Damit hier kein falscher Eindruck aufkommt, sage ich an dieser Stelle ganz deutlich: Die Entscheidung zur Einführung von EOSS war grundsätzlich richtig – allerdings ist der Umstellungszeitpunkt erheblich verfrüht gewesen. Die Schuld für die eingetretene Situation liegt nicht bei denen, die die Umstellung zu stemmen hatten bzw. haben – also nicht bei den Programmierern, Stammmultiplikatoren usw., die mit Massen von Überstunden und vollstem persönlichen Einsatz ihr Möglichstes getan haben. Verantwortlich sind die Führungskräfte, die die EOSS-Umstellung allen Hinweisen, Anregungen, Bedenken und vor allem allen Problemen sowie Erfahrungen anderer Länder zum Trotz ohne Wenn und Aber zum 1. Januar 2008 durchgepeitscht haben. Und die diese Aufgabe von Anfang an klein geredet haben (Beispiel gefällig?: „Die Erhebung hat vor EOSS mit BiFi gearbeitet und wird unter EOSS auch mit BiFi arbeiten, da ändert sich ja nicht viel.“ – Wozu dann aber eine Umstiegshilfe im Umfang von 60 (in Worten: sechzig!) Seiten?).
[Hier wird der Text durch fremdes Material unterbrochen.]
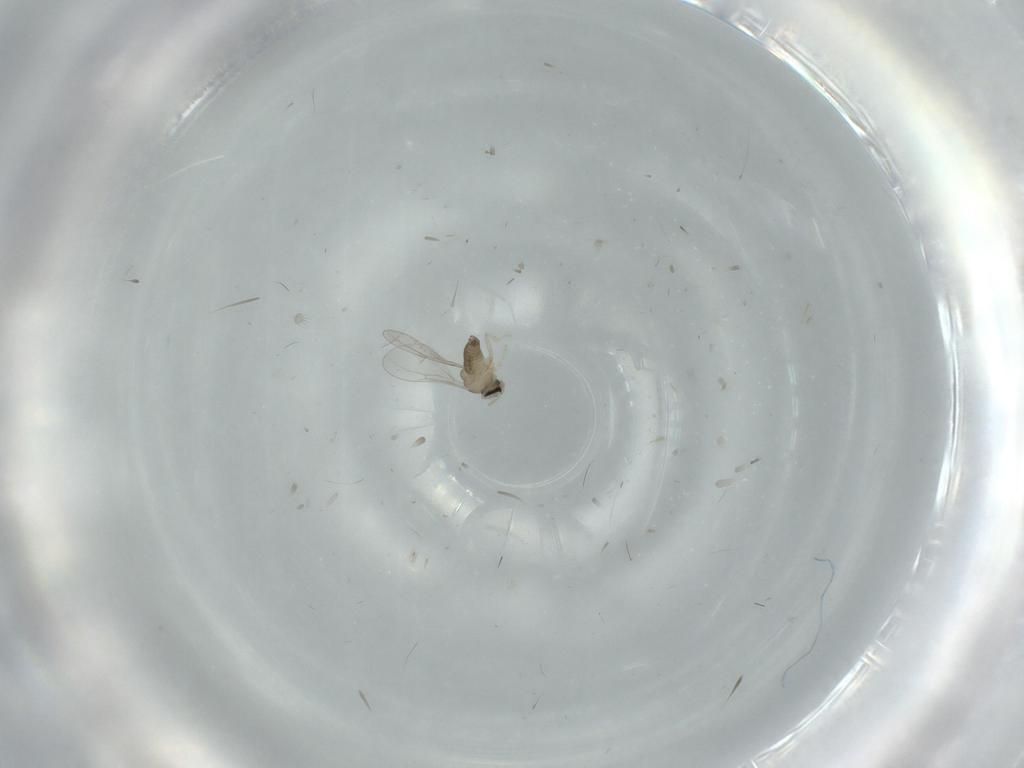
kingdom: Animalia
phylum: Arthropoda
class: Insecta
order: Diptera
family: Cecidomyiidae
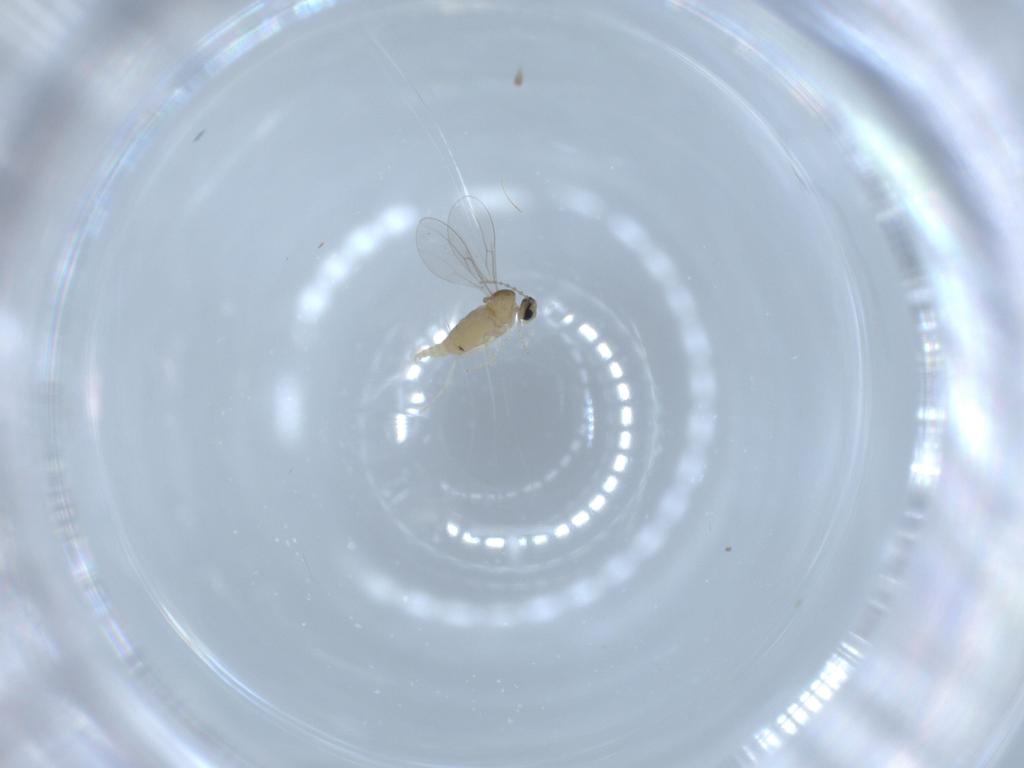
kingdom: Animalia
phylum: Arthropoda
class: Insecta
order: Diptera
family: Cecidomyiidae
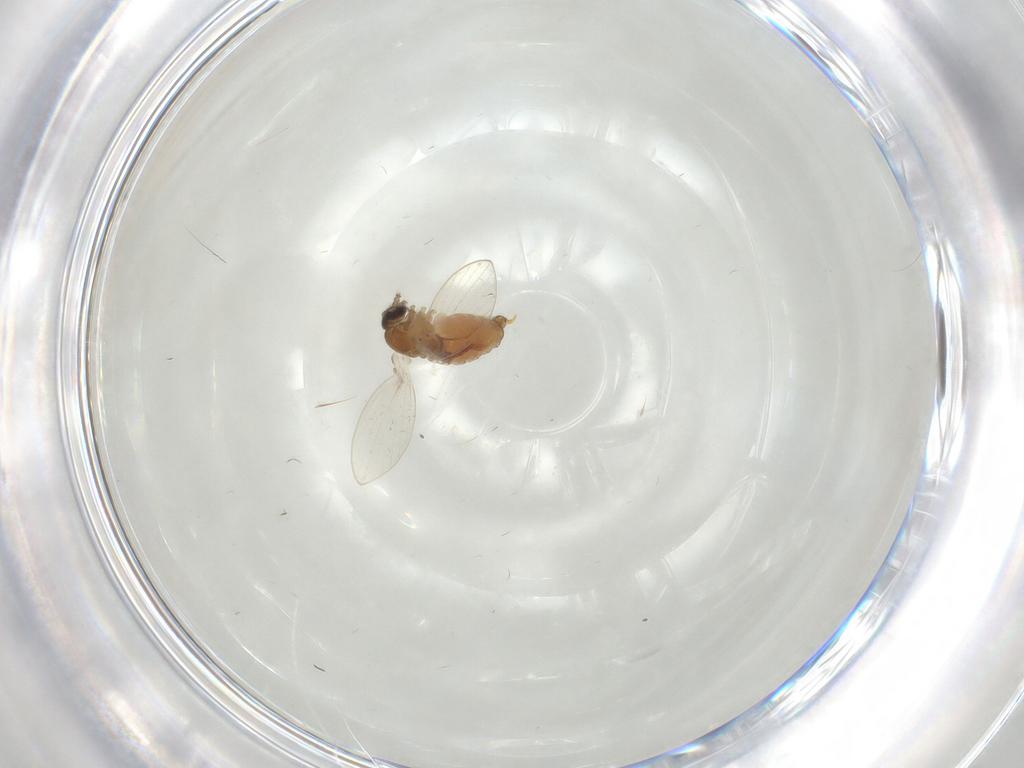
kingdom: Animalia
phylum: Arthropoda
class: Insecta
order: Diptera
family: Psychodidae
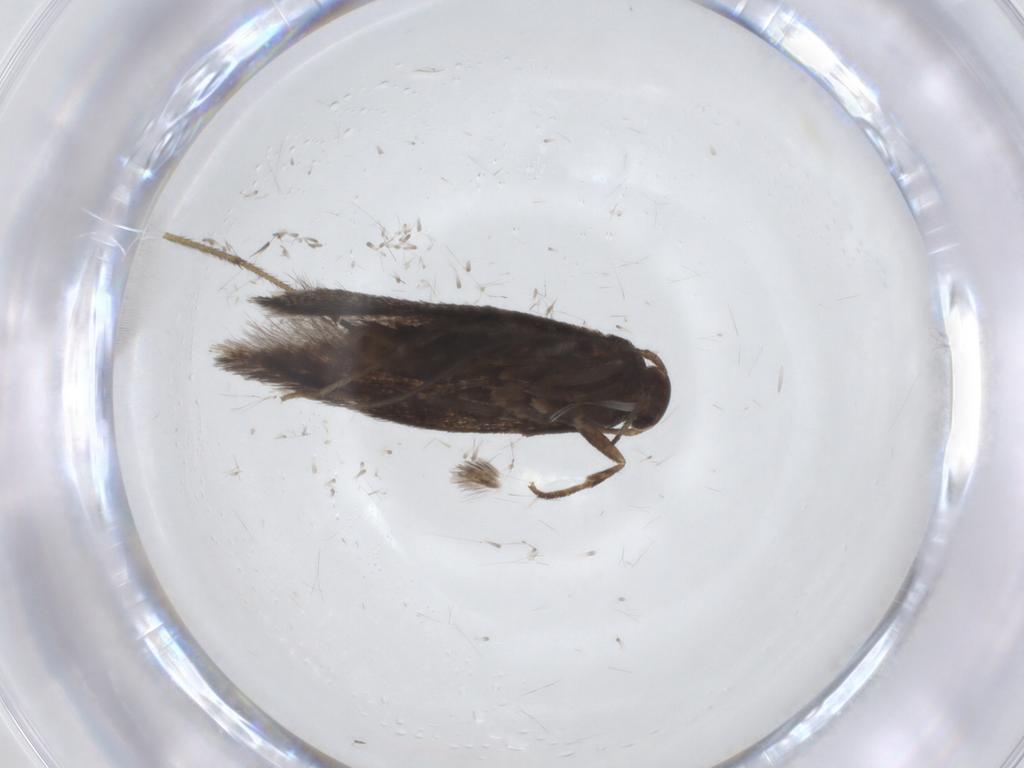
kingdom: Animalia
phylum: Arthropoda
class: Insecta
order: Lepidoptera
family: Elachistidae
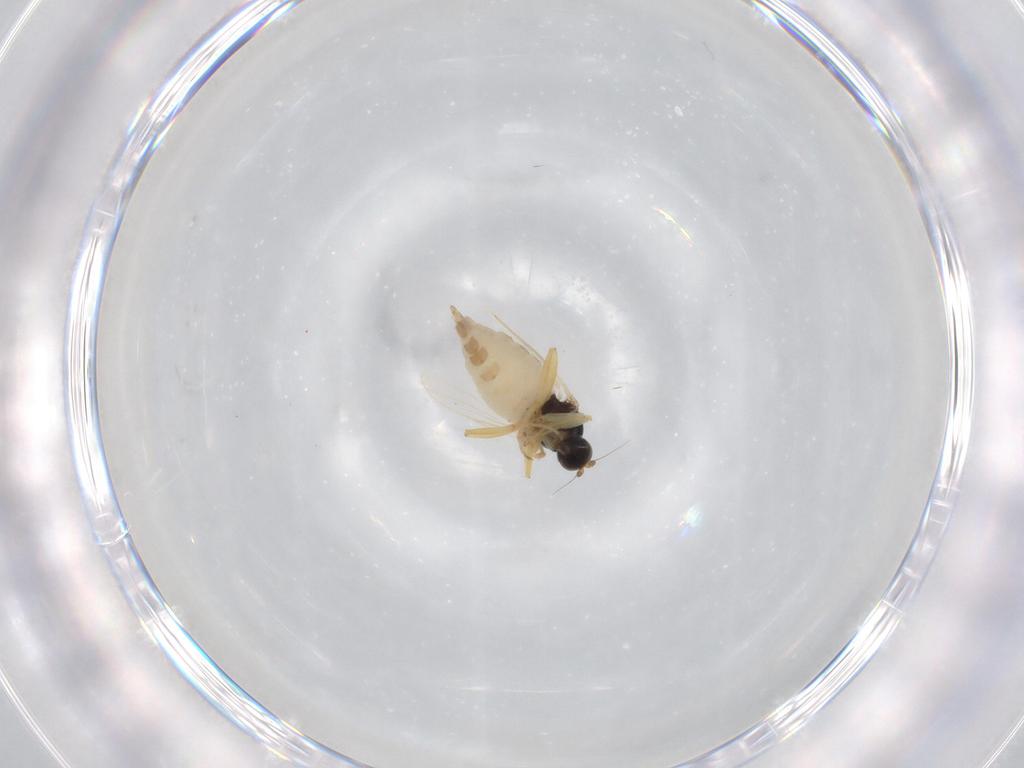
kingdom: Animalia
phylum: Arthropoda
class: Insecta
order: Diptera
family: Hybotidae
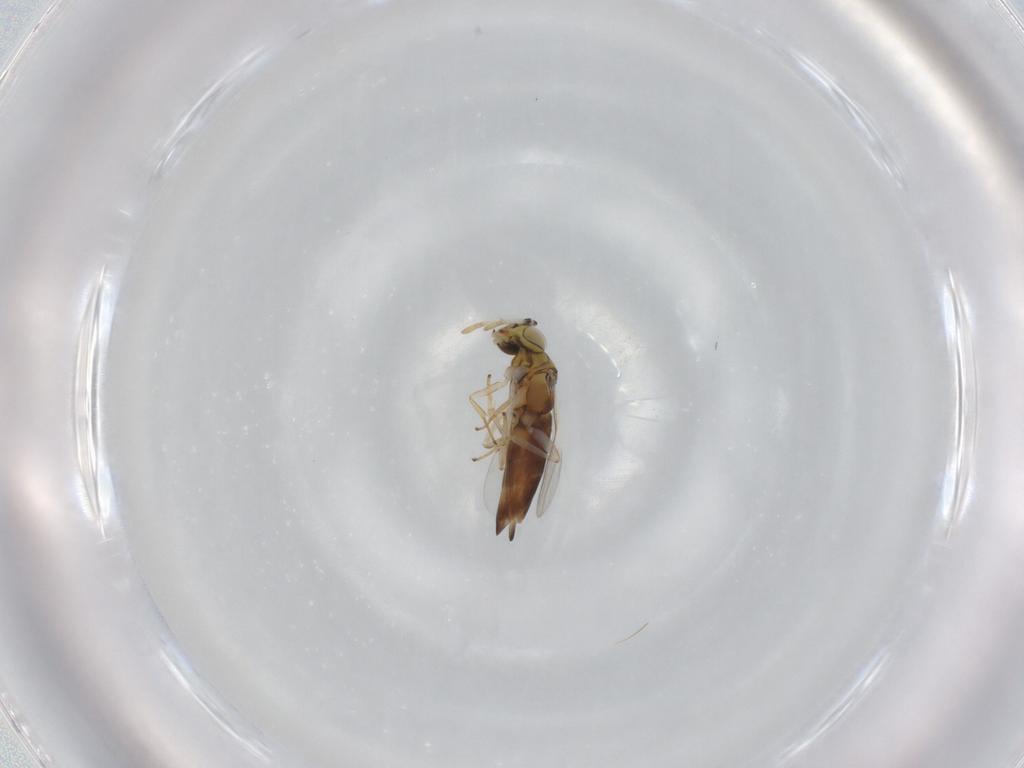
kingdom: Animalia
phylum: Arthropoda
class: Insecta
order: Hymenoptera
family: Encyrtidae
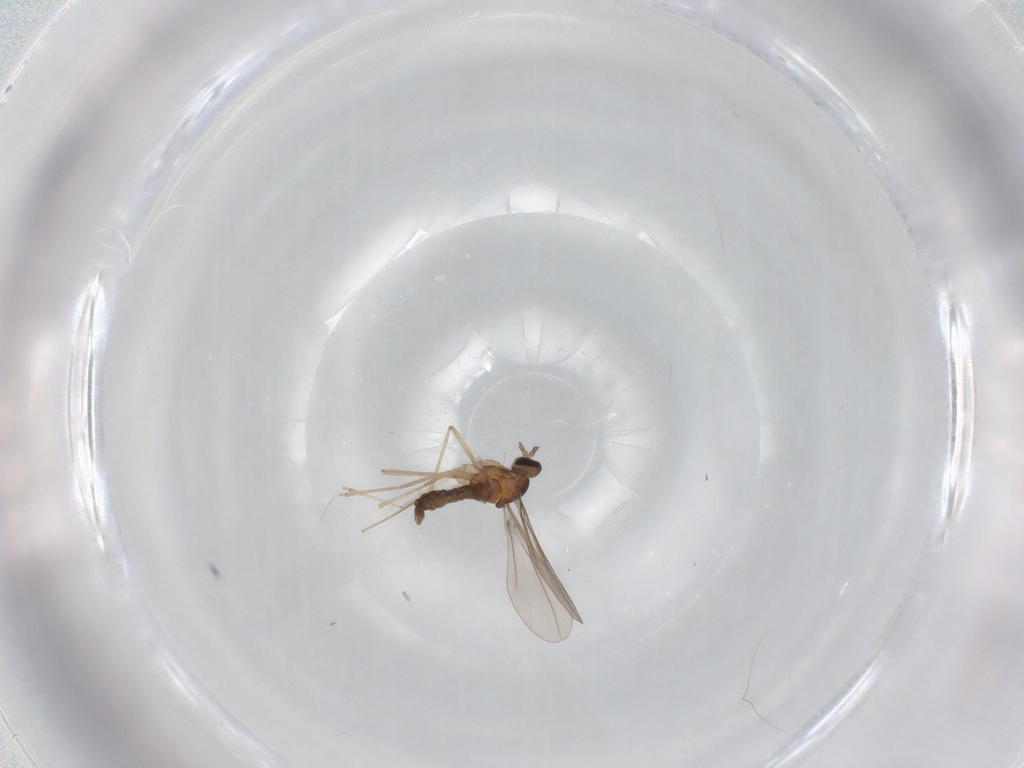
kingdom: Animalia
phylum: Arthropoda
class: Insecta
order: Diptera
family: Cecidomyiidae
Ganz zu schweigen von der Verharmlosung in der Öffentlichkeit, die erwartungsgemäß die Presse verleitet zu behaupten, die Beschäftigten der Berliner Steuerverwaltung seien zu blöd, mit den neuen Programmen umzugehen. Die Ignoranz der Verantwortlichen in der Senatsverwaltung mit der Aussage, dass es durch die Umstellung allenfalls zu einer Verzögerung bei der Bescheiderteilung kommen könnte, ist ja nicht mehr zu überbieten. Oder ist dort einfach nicht mehr bekannt, wie die Finanzämter arbeiten?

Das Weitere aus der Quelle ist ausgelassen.